The missMethyl package was developed specifically for analysis of 450K and EPIC array data and offers an implementation of RUV-inverse [51] called RUVm [52] as a solution for removing batch effects and unknown, unwanted variation from the data. We used this method to ensure we were appropriately adjusting for batch effects in our linear models.

Detection of differentially methylated positions (DMPs)

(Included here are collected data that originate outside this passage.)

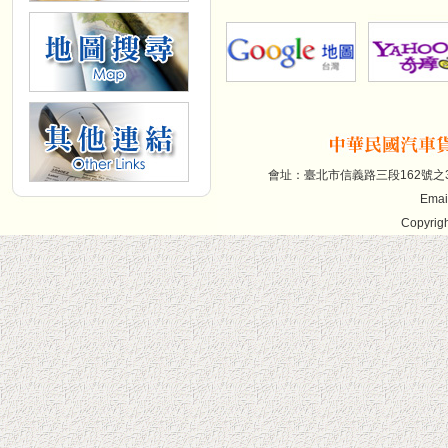
會址：臺北市信義路三段162號之30(7
Emai
Copyrigh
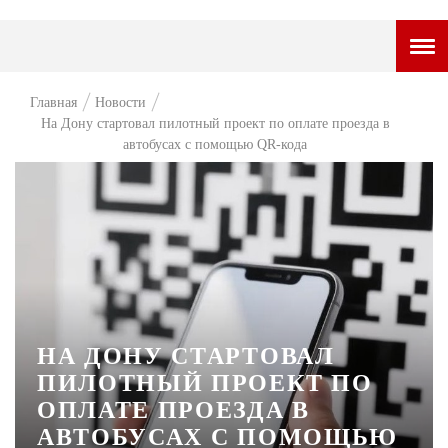
ГОРОДСКОЙ ПОРТАЛ
Главная
Новости
На Дону стартовал пилотный проект по оплате проезда в
НОВОСТИ
автобусах с помощью QR-кода
ВОПРОС НЕДЕЛИ
ПРЕМЬЕРА
ТАМ И ТУТ
СТИЛЬ ЖИЗНИ
ХАЙП
НА ДОНУ СТАРТОВАЛ
ЧЕЛОВЕК ОСОБЕННЫЙ
ПИЛОТНЫЙ ПРОЕКТ ПО
ОПЛАТЕ ПРОЕЗДА В
КУЛЬТ ЕДЫ
АВТОБУСАХ С ПОМОЩЬЮ
АФИША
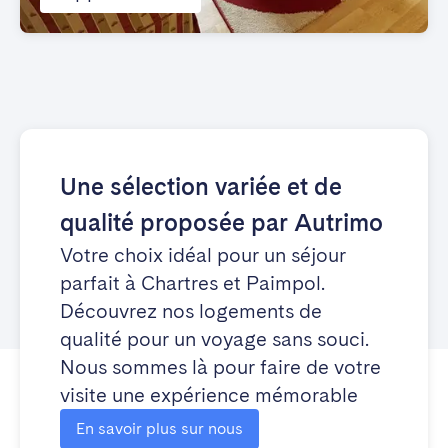
Une sélection variée et de
qualité proposée par Autrimo
Votre choix idéal pour un séjour
parfait à Chartres et Paimpol.
Découvrez nos logements de
qualité pour un voyage sans souci.
Nous sommes là pour faire de votre
visite une expérience mémorable
En savoir plus sur nous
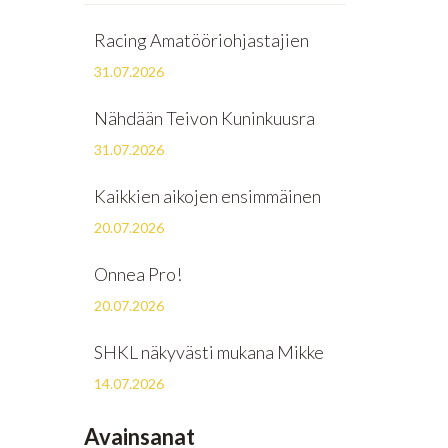
Racing Amatööriohjastajien
31.07.2026
Nähdään Teivon Kuninkuusra
31.07.2026
Kaikkien aikojen ensimmäinen
20.07.2026
Onnea Pro!
20.07.2026
SHKL näkyvästi mukana Mikke
14.07.2026
Avainsanat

In both the discovery and replication analyses, DMPs were detected using standard linear modeling approaches with covariates age, sex and batch, and estimates of either six or seven cell-type fractions, along with batch effect factors (estimated by RUVm). More specifically, our model was of the form:

$$ {\displaystyle \begin{array}{l}\mathrm{DNAm}\left(M-\mathrm{value}\right)\sim {\beta}_0+{\beta}_1\Big(\mathrm{Predictor}\ \mathrm{of}\\ {}\mathrm{interest}\Big)+{\beta}_2\left(\mathrm{Sex}\right)+{\beta}_3\left(\mathrm{Age}\right)+{\beta}_4\left(\mathrm{CD}8\mathrm{T}\right)+{\beta}_5\left(\mathrm{CD}4\mathrm{T}\right)+{\beta}_6\left(\mathrm{NK}\right)+{\beta}_7\left(\mathrm{B}\;\mathrm{cell}\right)+{\beta}_8\left(\mathrm{monocytes}\right)+{\beta}_9\left(\mathrm{eosinophils}\right)+{\beta}_{10}\left(\mathrm{neutrophils}\right)+{\sum}_{l=1}^L{\gamma}_l{C}_l\end{array}} $$

where the term \( {\sum}_{l=1}^L{\gamma}_l{C}_l \) includes factors estimated to control for batch effects, and M-value refers to logit-transformed percent methylation values.

P-value distribution adjustment was performed using bacon [53] and then FDR-adjusted q-values were estimated. In all cases, an FDR cutoff of 0.05 was used to declare significance in discovery; for the 9 results carried forward to replication, a Bonferroni adjustment was used, giving a p value cutoff of 0.0056. For further details of modeling choices, please see Additional file 1. The following analyses were carried out:

  1. 1.

    Genome-wide tests of differential methylation by group (ADEH+ vs healthy control, ADEH− vs healthy control, ADEH+ vs ADEH−) adjusting for 7 cell types.

  2. 2.

    Gene-based tests of differential methylation by group (ADEH+ vs healthy control, ADEH− vs healthy control, ADEH+ vs ADEH−), adjusting for 7 cell types. A set of 129 CpGs that mapped to a set of genes previously shown to be of interest in EH, specifically FLG, LCE1B, RPTN, IL4, IL13 and its receptors, IFNs, and TSLP was considered.

  3. 3.

    Genome-wide tests of differential methylation by group (ADEH+ vs healthy control, ADEH− vs healthy control, ADEH+ vs ADEH−) adjusting for 6 cell types (granulocytes instead of eosinophils and neutrophils). For all CpGs significant from this analysis, further modeling was performed using the discovery data to assess the association between severity measures (eosinophil counts, total serum IgE (tIgE) levels, EASI score, and Rajka-Langeland score) and methylation. Results from this analysis were declared significant if q < 0.05. No results from this analysis were carried forward for replication.

  4. 4.

    Gene-based tests of differential methylation by serum tIgE level, adjusting for 6 cell types (granulocytes instead of eosinophils and neutrophils). A set of 26 CpGs in the IL4, IL13, and IL4R genes was considered to test a specific hypothesis of the role of these genes on serum tIgE.

Gene ontology (GO) enrichment analysis

Gene ontology enrichment analysis was performed with the gometh function in missMethyl, which is designed specifically to address potential biases in measuring gene-set enrichment with the 450K methylation array [54].